Automated Diagnosis of 12-lead Electrocardiograms using an Ensemble of Generic Temporal Convolutional Networks

Max Bos1, Jeroen Vranken1, Rutger van de Leur2, RenĂ© van Es2
1Informatics Institute, University of Amsterdam, 2UMC Utrecht


Aims This study aimed to improve automatic diagnosis of a selection of nine predefined electrocardiogram (ECG) abnormalities as part of the 2020 Physionet/Computing in Cardiology Challenge.

Methods A deep neural network was constructed with exponentially dilated causal convolutions. The architecture belongs to the family of generic temporal convolutional networks (GTCNs), and is composed of several 1-dimensional causal convolution blocks, followed by a 1D global max pooling layer squeezing the temporal dimension and a linear layer.

The network was trained on the challenge dataset and used only the first 5000 samples during training. Samples with a shorter length were zero-padded per training batch. The network was pre-trained on a physician-annotated dataset of 180.573 12-lead ECGs, acquired in the UMC Utrecht. The same classes as the provided dataset were derived from the annotations using a text mining algorithm.The weights of the convolutional layers were frozen and only the last fully connected layer was retrained on the challenge dataset.

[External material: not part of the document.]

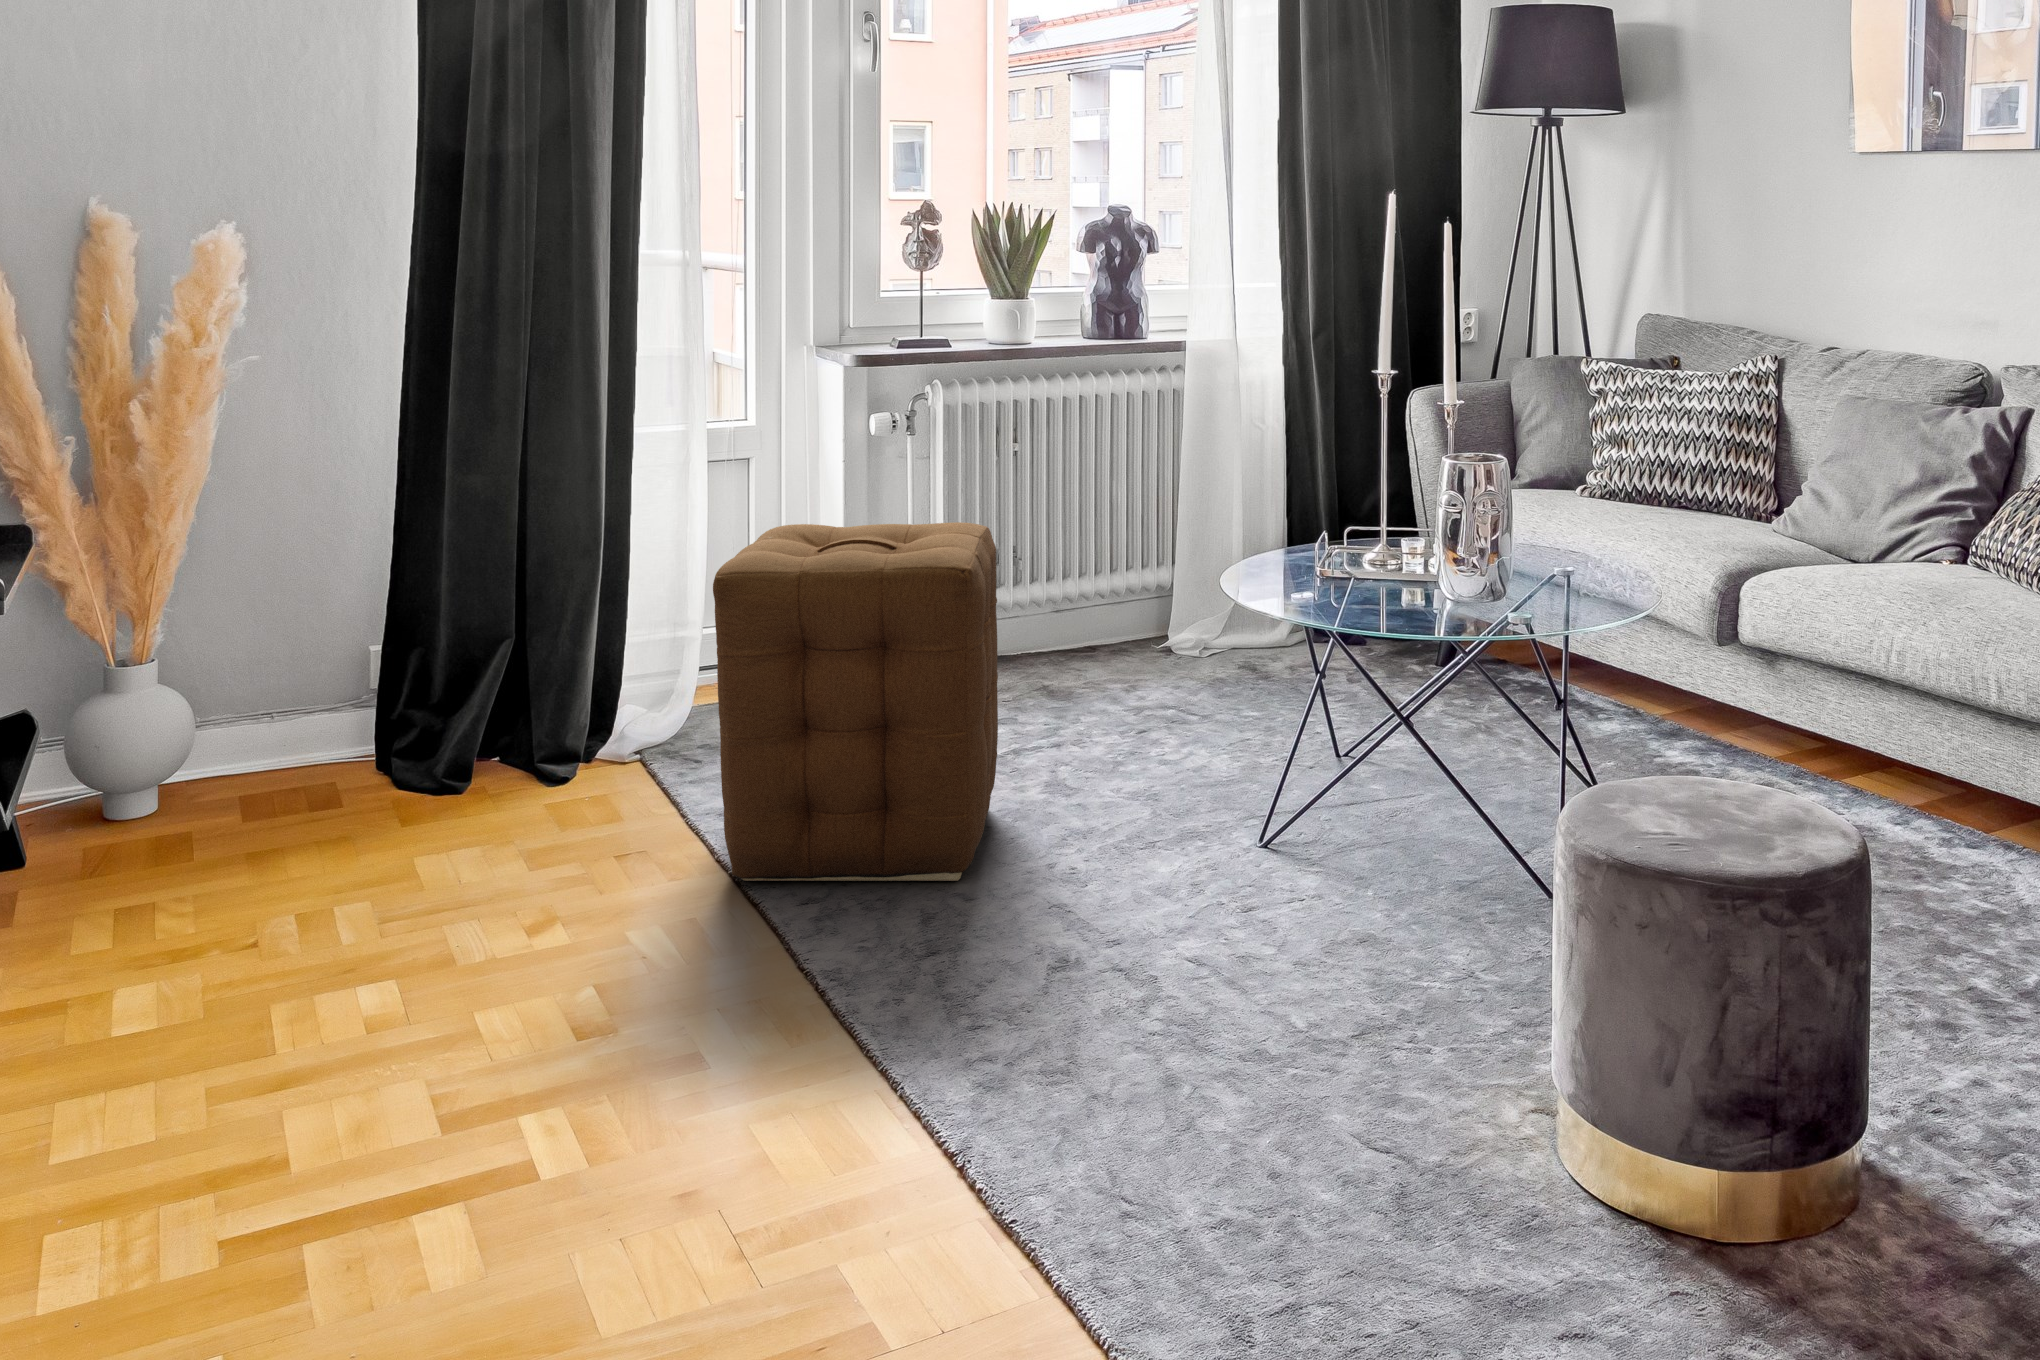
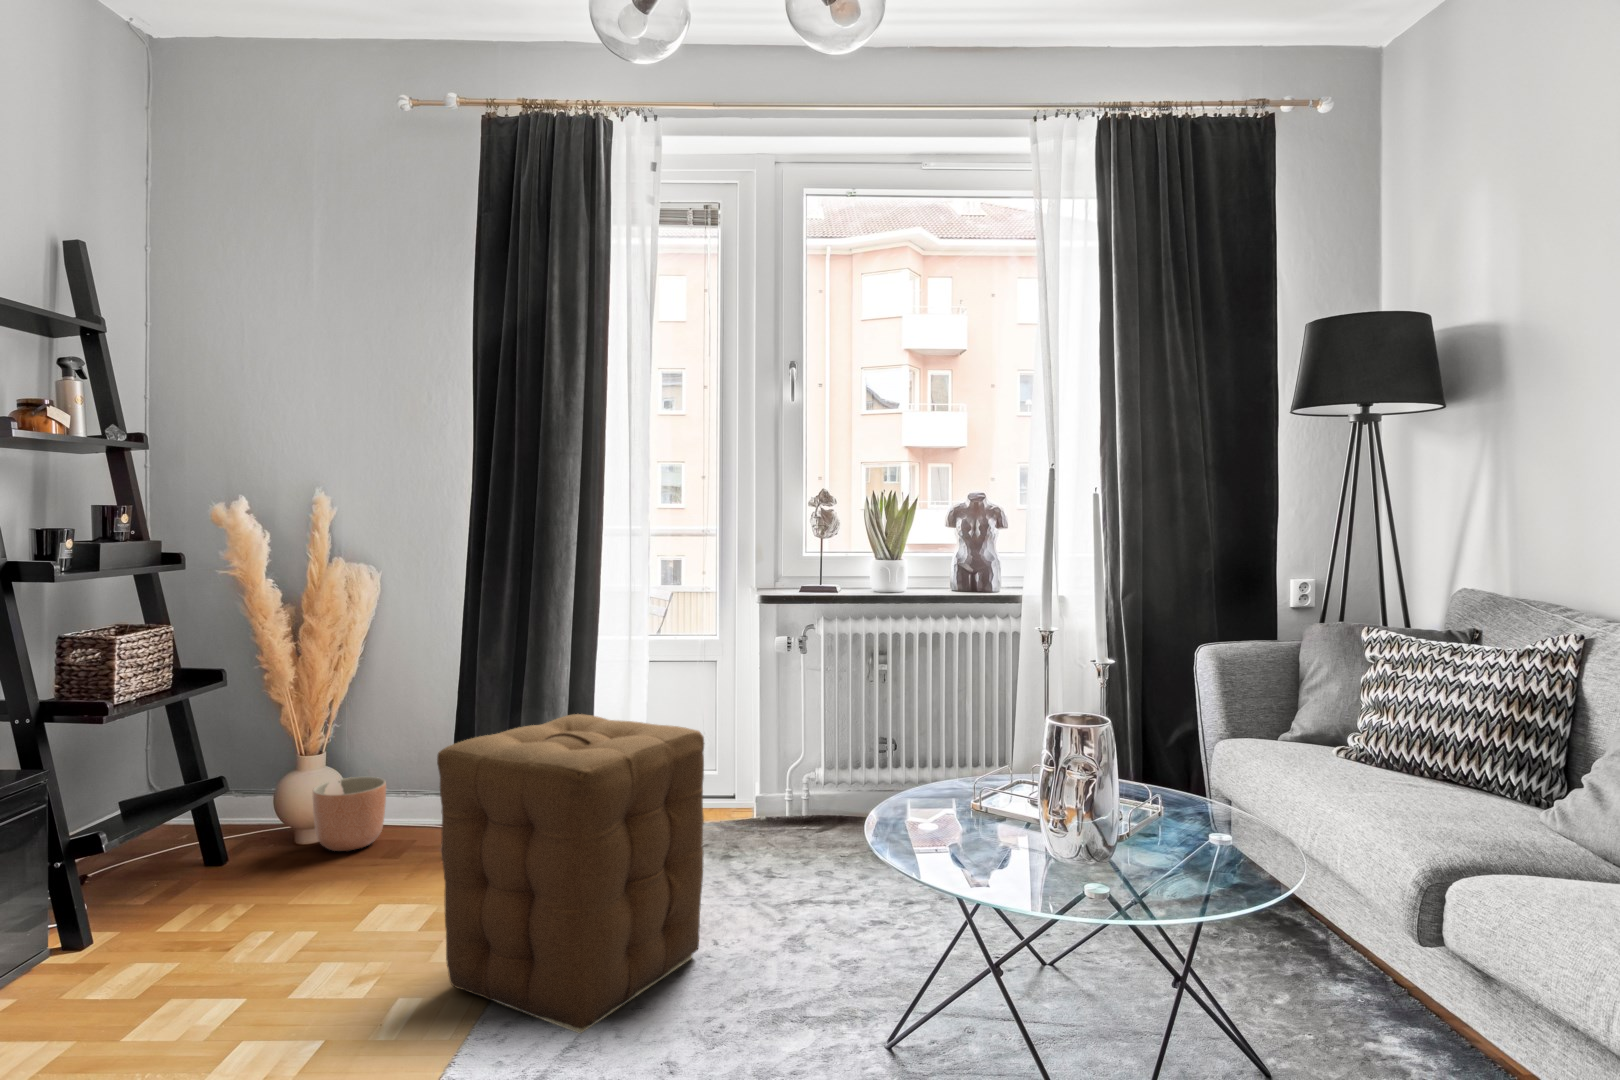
planter: none [187,686,309,808] -> present [313,777,386,851]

10-fold cross-validation was applied and the models with the highest geometric mean in each fold were selected and used to construct an ensemble. To obtain final probability scores, the mean of the 10 individual model probability outputs was taken. Final predictions were obtained by using a threshold of 50\%. Since our selected network architecture allows for an arbitrary input length, the full length of each test sample was used during inference.

Results Cross-validated performance measured an F2-score, G2-score and geometric mean of the F2- and G2-scores of 0.816 $\pm$ 0.009, 0.586 $\pm$ 0.010, 0.692 $\pm$ 0.009, respectively. In the independent test set, the obtained F2- and G2-scores and their geometric mean were $0.830$, $0.595$, and $0.703$. This places our network on the 10th place on the phase I leaderboard.

Conclusion The proposed ensemble of GTCNs showed excellent discriminatory performance in the independent test set.